Excerpt:
But I’m a fan of measurable results, I must admit. One would logically think that our international development projects funded by U.S. Agency for International Development (USAID), the U.S. Department of Agriculture (USDS), the Millennium Challenge Corporation and others could outline how the caused the good results that some MDGs showed. USAID’s website links its work to the MDGs clearly: “in September 2010, President Obama called for the elevation of development as a key pillar of America’s national security and foreign policy. This set forth a vision of an empowered and robust U.S. Agency for International Development that could lead the world in solving the greatest development challenges of our time and, ultimately, meet the goal of ending extreme poverty in the next generation” [5]. It goes on to talk about work to “Promote sustainable development through high-impact partnerships and local solutions“ [5]. USDA’s Foreign Agricultural Service states their “non-emergency food aid programs help meet recipients’ nutritional needs and also support agricultural development and education. These food assistance programs, combined with trade capacity building efforts, support long-term economic development” [6]. Finally, MCC states they are “committed to delivering results throughout the entire lifecycle of its investments. From before investments begin to their completion and beyond… MCC’s continuum of results is designed to foster learning and accountability” [7].

Maybe. We don’t actually know because 99% of the time we never return to projects after they end to learn how sustainable they actually were. We could be fostering super-sustainability. Or not.

For international development programming works on 1-5 year programming cycles. Multi-million dollar project requests for proposals are designed and sent out by these funders to non-profit or for-profit implementers. These are awarded to one or more organization, quite rigorously monitored, and most have very good results. Then they end. Since 2000, the US Agency for International Development has spent $280 billion on country-to-country development and humanitarian aid projects as well as funding multilateral aid and in spite of much work evaluating the final impact of projects at the end, they never go back [8]. The EU has spent a staggering $1.4 trillion. USAID has funded one evaluation that has gone back to see what communities and partners could sustain… in the last 30 years, and that is about to be published. A handful of international non-profits have taken matters in their own hands and funded such studies privately. The EU’s track record is even more dismal, with policies being proposed but not done [10]. The World Bank, which has funded over 12,000 projects has an independent evaluation arm, the Independent Evaluation Group. They returned after projects closed out to evaluate results only 33 times and we found only three of them systematically talked to project participants about what was sustained.

The bottom line is, how do we know anything we’ve done in international development or SDGs is sustainable unless we go back to see? What amazing or awful results must we know for future design? If we do not return, are we really accountable to our taxpayers and our real clients: the participants and the national countries foreign aid recipients themselves?

Data section:
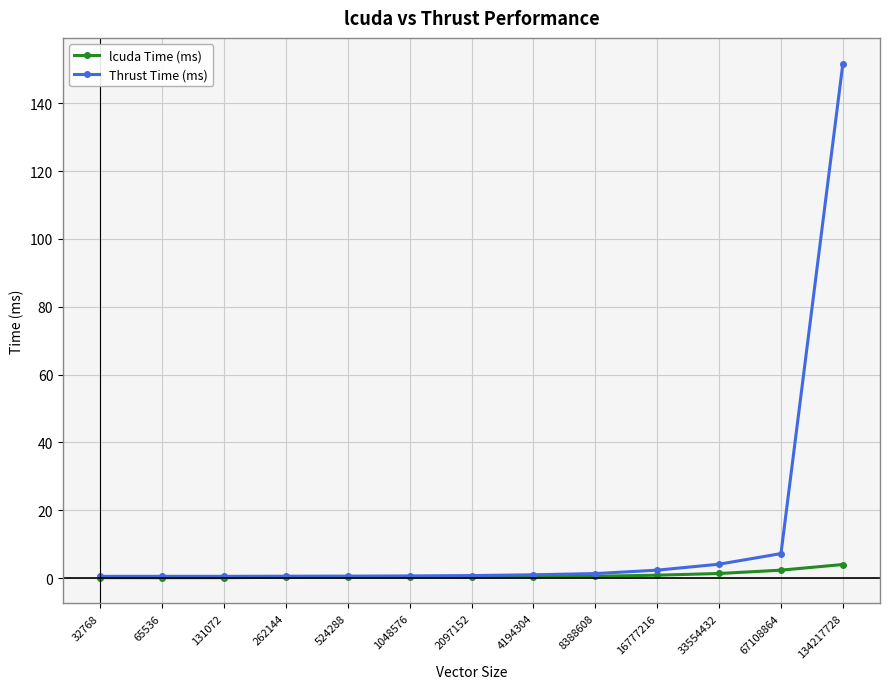

Is the value of Thrust Time (ms) at 16777216 greater than the value of lcuda Time (ms) at 4194304?

Yes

What to produce: Please repeat the excerpt on international development aid, starting with "The bottom line" and going on through "aid recipients themselves?", and change "taxpayers" to "citizens" along the way.

Answer area:
The bottom line is, how do we know anything we’ve done in international development or SDGs is sustainable unless we go back to see? What amazing or awful results must we know for future design? If we do not return, are we really accountable to our citizens and our real clients: the participants and the national countries foreign aid recipients themselves?